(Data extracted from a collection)
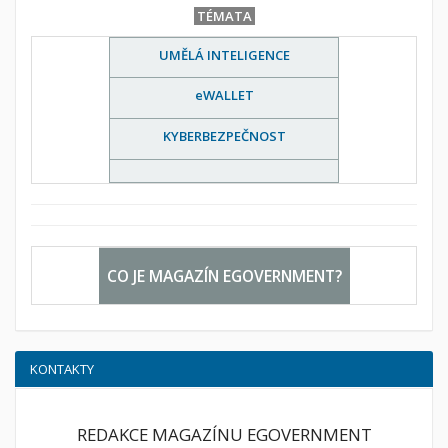
TÉMATA
UMĚLÁ INTELIGENCE
eWALLET
KYBERBEZPEČNOST
CO JE MAGAZÍN EGOVERNMENT?
KONTAKTY
REDAKCE MAGAZÍNU EGOVERNMENT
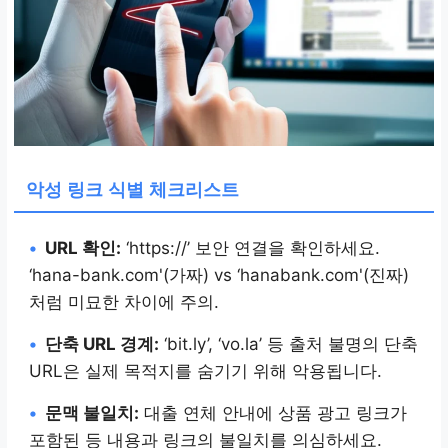
악성 링크 식별 체크리스트
•
URL 확인:
‘https://’ 보안 연결을 확인하세요.
‘hana-bank.com'(가짜) vs ‘hanabank.com'(진짜)
처럼 미묘한 차이에 주의.
•
단축 URL 경계:
‘bit.ly’, ‘vo.la’ 등 출처 불명의 단축
URL은 실제 목적지를 숨기기 위해 악용됩니다.
•
문맥 불일치:
대출 연체 안내에 상품 광고 링크가
포함된 등 내용과 링크의 불일치를 의심하세요.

• Aim of the exercise:
Take every entry above and transcribe it exactly, with no pictures in the copy.

• Response area:
TÉMATA
UMĚLÁ INTELIGENCE
eWALLET
KYBERBEZPEČNOST
CO JE MAGAZÍN EGOVERNMENT?
KONTAKTY
REDAKCE MAGAZÍNU EGOVERNMENT
악성 링크 식별 체크리스트
•
URL 확인:
‘https://’ 보안 연결을 확인하세요.
‘hana-bank.com'(가짜) vs ‘hanabank.com'(진짜)
처럼 미묘한 차이에 주의.
•
단축 URL 경계:
‘bit.ly’, ‘vo.la’ 등 출처 불명의 단축
URL은 실제 목적지를 숨기기 위해 악용됩니다.
•
문맥 불일치:
대출 연체 안내에 상품 광고 링크가
포함된 등 내용과 링크의 불일치를 의심하세요.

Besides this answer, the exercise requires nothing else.